The guidance takes the form of answers to certain questions that have been brought to the Commission’s attention. In relation to the financial services measures, the Q&As cover trade finance, emergency funding, loans (other than for trade finance or emergency funding), and capital markets.
On December 11, the Council of the EU published a note (dated December 10) that amends the ECB’s powers to impose sanctions.
The ECB published its recommendation for a Council Regulation in April 2014. The recommendation aims to establish a coherent regime for the imposition by the ECB for sanctions relating to the performance of its supervisory tasks under the Regulation establishing the single supervisory mechanism, by adapting the framework already set out for the purposes of monetary policy conduct.
The Basel Committee on Banking Supervision (“BCBS“) issued revisions to the Basel II securitization framework on December 11.
The framework, which comes into effect in January 2018, forms part of the BCBS’s broader Basel II agenda to reform regulatory standards for banks in response to the global financial crisis. The revisions aim to address a number of shortcomings in the securitization framework highlighted by the financial crisis and strengthen the capital standards for securitization exposures held in the banking book.
The final requirements set out in the framework incorporate feedback to two rounds of consultation in 2012 and 2013 and take account of two quality impact studies undertaking during those consultations. Compared to the 2013 proposals, this final set of requirements includes amendments that smooth the impact of maturity on capital charges, as well as technical enhancements and clarifications.

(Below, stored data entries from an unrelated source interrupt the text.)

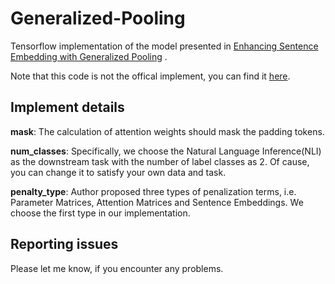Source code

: # Generalized-Pooling
Tensorflow implementation of the model presented in [Enhancing Sentence Embedding with Generalized Pooling](https://arxiv.org/abs/1806.09828) .

Note that this code is not the offical implement, you can find it [here](https://github.com/lukecq1231/generalized-pooling).

## Implement details

**mask**: The calculation of attention weights should mask the padding tokens.

**num_classes**: Specifically, we choose the Natural Language Inference(NLI) as the downstream task with the number of label classes as 2. Of cause, you can change it to satisfy your own data and task.

**penalty_type**: Author proposed three types of penalization terms, i.e. Parameter Matrices, Attention Matrices and Sentence Embeddings. We choose the first type in our implementation.

## Reporting issues

Please let me know, if you encounter any problems.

On December 11, the European Banking Authority (“EBA“) published its risk dashboard for the third quarter of 2014, summarizing the main risks and vulnerabilities in the EU banking sector.
The data reflected in this version of the dashboard shows that, among other things:
- Capital positions in EU banks reached the highest level since 2009, driven by capital issuances ahead of the stress test and assets quality review exercises;
- Levels of non-performing loans remained stable, but were still high;
- Profitability levels were volatile;
- Shifting of balance sheet structure continued; and
- Loan-to-deposit ration remained fairly unchanged during H1 2014.
The EBA also published an interactive tool.